Snalv Confsal chiede proroga dei rapporti di lavoro degli Operatori Socio Sanitari

Il segretario nazionale Snalv Confsal Maria Mamone e il segretario territoriale Manuel Bonaffini scrivono:

Ai Direttori Generali delle A.S.P. della Regione Sicilia; All’ Assessore Regionale alla Salute Ruggero Razza; Al Provveditore dell’amministrazione penitenziaria – Regione Sicilia Cinzia Calandrino; Al

 Garante regionale dei diritti delle persone private della libertà personale.

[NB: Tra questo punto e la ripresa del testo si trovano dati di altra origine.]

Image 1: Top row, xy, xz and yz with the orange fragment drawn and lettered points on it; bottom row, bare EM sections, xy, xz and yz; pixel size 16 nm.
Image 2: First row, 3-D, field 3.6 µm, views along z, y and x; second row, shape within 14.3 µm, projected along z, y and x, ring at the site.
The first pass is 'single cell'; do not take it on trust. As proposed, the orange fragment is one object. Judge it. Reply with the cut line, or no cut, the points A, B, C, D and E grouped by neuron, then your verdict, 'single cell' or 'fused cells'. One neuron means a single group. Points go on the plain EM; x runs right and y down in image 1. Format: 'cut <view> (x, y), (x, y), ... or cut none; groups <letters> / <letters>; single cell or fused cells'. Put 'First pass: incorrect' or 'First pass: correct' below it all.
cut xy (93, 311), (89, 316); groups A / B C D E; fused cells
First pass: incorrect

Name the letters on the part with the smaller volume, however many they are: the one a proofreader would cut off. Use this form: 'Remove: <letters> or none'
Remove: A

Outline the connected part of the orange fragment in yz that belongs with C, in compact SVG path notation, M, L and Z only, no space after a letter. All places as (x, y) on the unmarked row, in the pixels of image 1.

Di seguito nota integrale:

 

Oggetto: Unità Socio Sanitarie (di cui all’Ocdpc n. 665 del 22 aprile 2020) – proroga dei rapporti di lavoro degli Operatori Socio Sanitari

 Egregi direttori generali.

In vista della probabile proroga della dichiarazione di “stato di emergenza”, con la presente si richiede la contestuale e tempestiva proroga dei rapporti di lavoro degli Operatori Socio Sanitari facenti parte delle Unità Socio Sanitarie, di cui all’Ocdpc n. 665 del 22 aprile 2020. Considerando che gli O.S.S. in oggetto stanno svolgendo un lavoro estremamente necessario per i contesti in cui sono impiegati (RSA per anziani, RSA per disabili e, soprattutto, istituti penitenziari) e tenendo ben presente le distinte competenze attribuite agli organi istituzionali in indirizzo, si richiede l’istituzione di un tavolo concertativo volto a garantire l’assistenza socio-sanitaria dei soggetti “fragili” (quali anziani e disabili)  e dei detenuti anche in fase successiva all’emergenza Covid, sulla base del reale fabbisogno e delle esigenze delle singole realtà provinciali.